_THE TASK_: Copy the material from the line with "scientific name: Micrachne obtusiflora" to the line with "scientific name: Tragopogon gracilis", substituting "vernacular name" for every "common name" and keeping everything else the same.

══ ENTRIES SUPPLIED ══

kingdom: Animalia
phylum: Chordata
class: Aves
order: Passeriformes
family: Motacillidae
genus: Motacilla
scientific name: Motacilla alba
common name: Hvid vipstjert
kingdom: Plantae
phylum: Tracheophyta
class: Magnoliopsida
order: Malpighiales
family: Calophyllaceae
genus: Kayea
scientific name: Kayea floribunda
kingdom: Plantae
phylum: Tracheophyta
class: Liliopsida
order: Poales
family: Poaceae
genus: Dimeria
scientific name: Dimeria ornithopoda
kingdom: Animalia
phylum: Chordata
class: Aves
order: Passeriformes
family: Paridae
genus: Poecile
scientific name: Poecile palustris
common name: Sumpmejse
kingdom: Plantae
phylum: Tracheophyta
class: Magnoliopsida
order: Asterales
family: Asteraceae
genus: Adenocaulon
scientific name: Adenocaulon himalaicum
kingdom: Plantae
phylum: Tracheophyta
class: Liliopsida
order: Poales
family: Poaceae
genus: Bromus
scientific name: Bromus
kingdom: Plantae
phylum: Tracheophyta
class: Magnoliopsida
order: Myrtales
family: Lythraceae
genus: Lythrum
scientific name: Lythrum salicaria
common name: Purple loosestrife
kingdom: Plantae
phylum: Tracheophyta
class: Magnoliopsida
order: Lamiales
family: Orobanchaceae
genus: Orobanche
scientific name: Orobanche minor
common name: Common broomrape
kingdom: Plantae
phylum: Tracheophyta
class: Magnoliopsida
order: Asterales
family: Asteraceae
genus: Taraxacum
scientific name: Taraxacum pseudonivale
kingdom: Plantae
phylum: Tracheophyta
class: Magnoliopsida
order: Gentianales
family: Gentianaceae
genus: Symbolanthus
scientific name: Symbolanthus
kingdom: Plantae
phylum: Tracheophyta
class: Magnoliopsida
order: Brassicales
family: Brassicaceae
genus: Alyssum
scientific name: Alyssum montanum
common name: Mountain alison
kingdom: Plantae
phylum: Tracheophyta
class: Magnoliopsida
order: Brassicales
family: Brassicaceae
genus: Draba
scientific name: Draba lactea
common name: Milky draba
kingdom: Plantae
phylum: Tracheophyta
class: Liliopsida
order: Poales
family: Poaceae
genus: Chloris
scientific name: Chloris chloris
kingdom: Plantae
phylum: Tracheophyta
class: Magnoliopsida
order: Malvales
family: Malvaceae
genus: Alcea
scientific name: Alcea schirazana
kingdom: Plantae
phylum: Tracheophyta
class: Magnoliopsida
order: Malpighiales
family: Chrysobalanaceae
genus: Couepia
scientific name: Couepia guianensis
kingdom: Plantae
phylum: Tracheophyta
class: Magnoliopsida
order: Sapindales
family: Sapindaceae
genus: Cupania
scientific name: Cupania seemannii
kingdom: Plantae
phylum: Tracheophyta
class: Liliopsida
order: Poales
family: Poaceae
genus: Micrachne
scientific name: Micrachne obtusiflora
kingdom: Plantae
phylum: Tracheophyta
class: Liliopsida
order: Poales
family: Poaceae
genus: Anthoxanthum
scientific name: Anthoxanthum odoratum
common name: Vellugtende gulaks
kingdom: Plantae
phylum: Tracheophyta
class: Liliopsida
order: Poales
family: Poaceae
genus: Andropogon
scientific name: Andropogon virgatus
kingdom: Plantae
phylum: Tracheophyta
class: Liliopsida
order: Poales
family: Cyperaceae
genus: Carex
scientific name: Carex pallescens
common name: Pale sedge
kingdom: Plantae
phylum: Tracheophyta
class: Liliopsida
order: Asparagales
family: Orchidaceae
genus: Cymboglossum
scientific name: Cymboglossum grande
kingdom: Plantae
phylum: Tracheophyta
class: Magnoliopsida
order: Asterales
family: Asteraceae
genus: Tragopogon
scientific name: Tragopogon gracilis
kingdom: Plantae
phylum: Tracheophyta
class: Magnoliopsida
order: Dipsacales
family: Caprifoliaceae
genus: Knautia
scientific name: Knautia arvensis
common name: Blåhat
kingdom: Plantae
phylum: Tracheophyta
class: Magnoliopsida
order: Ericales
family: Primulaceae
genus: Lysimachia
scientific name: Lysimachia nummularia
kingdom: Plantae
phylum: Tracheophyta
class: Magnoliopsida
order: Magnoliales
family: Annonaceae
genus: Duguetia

═══

_WRITTEN RESPONSE_:
scientific name: Micrachne obtusiflora
kingdom: Plantae
phylum: Tracheophyta
class: Liliopsida
order: Poales
family: Poaceae
genus: Anthoxanthum
scientific name: Anthoxanthum odoratum
vernacular name: Vellugtende gulaks
kingdom: Plantae
phylum: Tracheophyta
class: Liliopsida
order: Poales
family: Poaceae
genus: Andropogon
scientific name: Andropogon virgatus
kingdom: Plantae
phylum: Tracheophyta
class: Liliopsida
order: Poales
family: Cyperaceae
genus: Carex
scientific name: Carex pallescens
vernacular name: Pale sedge
kingdom: Plantae
phylum: Tracheophyta
class: Liliopsida
order: Asparagales
family: Orchidaceae
genus: Cymboglossum
scientific name: Cymboglossum grande
kingdom: Plantae
phylum: Tracheophyta
class: Magnoliopsida
order: Asterales
family: Asteraceae
genus: Tragopogon
scientific name: Tragopogon gracilis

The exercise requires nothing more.